Study material

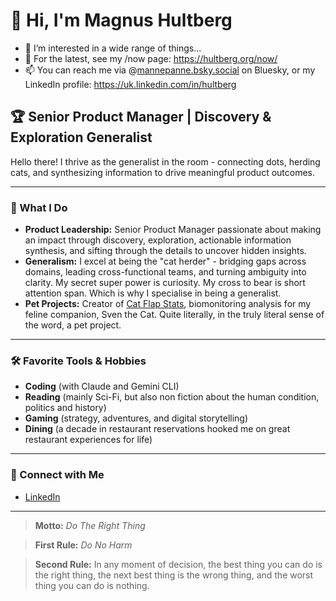 <!---
mannepanne/mannepanne is a ✨ special ✨ repository because its `README.md` (this file) appears on your GitHub profile.
You can click the Preview link to take a look at your changes.
--->

# 👋 Hi, I'm Magnus Hultberg

- 👀 I’m interested in a wide range of things...
- 🌱 For the latest, see my /now page: https://hultberg.org/now/
- 📫 You can reach me via @[mannepanne.bsky.social](https://bsky.app/profile/mannepanne.bsky.social) on Bluesky, or my LinkedIn profile: https://uk.linkedin.com/in/hultberg

## 🏆 Senior Product Manager | Discovery & Exploration Generalist

Hello there! I thrive as the generalist in the room - connecting dots, herding cats, and synthesizing information to drive meaningful product outcomes.

---

### 🚀 What I Do

- **Product Leadership:** Senior Product Manager passionate about making an impact through discovery, exploration, actionable information synthesis, and sifting through the details to uncover hidden insights.
- **Generalism:** I excel at being the "cat herder" - bridging gaps across domains, leading cross-functional teams, and turning ambiguity into clarity. My secret super power is curiosity. My cross to bear is short attention span. Which is why I specialise in being a generalist.
- **Pet Projects:** Creator of [Cat Flap Stats](https://github.com/mannepanne/cat-flap-stats), biomonitoring analysis for my feline companion, Sven the Cat. Quite literally, in the truly literal sense of the word, a pet project.

---

### 🛠️ Favorite Tools & Hobbies

- **Coding** (with Claude and Gemini CLI)
- **Reading** (mainly Sci-Fi, but also non fiction about the human condition, politics and history)
- **Gaming** (strategy, adventures, and digital storytelling)
- **Dining** (a decade in restaurant reservations hooked me on great restaurant experiences for life)

---

### 🔗 Connect with Me

- [LinkedIn](https://www.linkedin.com/in/hultberg/)

---

> **Motto:** _Do The Right Thing_

> **First Rule:** _Do No Harm_

> **Second Rule:** In any moment of decision, the best thing you can do is the right thing, the next best thing is the wrong thing, and the worst thing you can do is nothing.

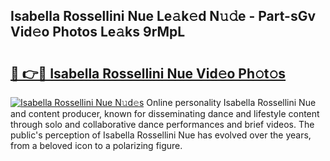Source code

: ## Isabella Rossellini Nue Le𝚊k𝚎d N𝚞𝚍e - Part-sGv Vid𝚎o Photos Le𝚊ks 9rMpL

# <h2><a href="http://fb1sun7.evod.top/?m=Isabella+Rossellini+Nue">🔗 👉🔴 Isabella Rossellini Nue Vid𝚎o Ph𝚘t𝚘s</a></h2>

[![Isabella Rossellini Nue N𝚞d𝚎s](https://i.imgur.com/8V9OHl7.gif)](http://fb1sun7.evod.top/?m=Isabella+Rossellini+Nue)
Online personality Isabella Rossellini Nue and content producer, known for disseminating dance and lifestyle content through solo and collaborative dance performances and brief videos. The public's perception of Isabella Rossellini Nue has evolved over the years, from a beloved icon to a polarizing figure.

Work order
Copy each line above that contains the word "about".

Problem solution
- **Product Leadership:** Senior Product Manager passionate about making an impact through discovery, exploration, actionable information synthesis, and sifting through the details to uncover hidden insights.
- **Reading** (mainly Sci-Fi, but also non fiction about the human condition, politics and history)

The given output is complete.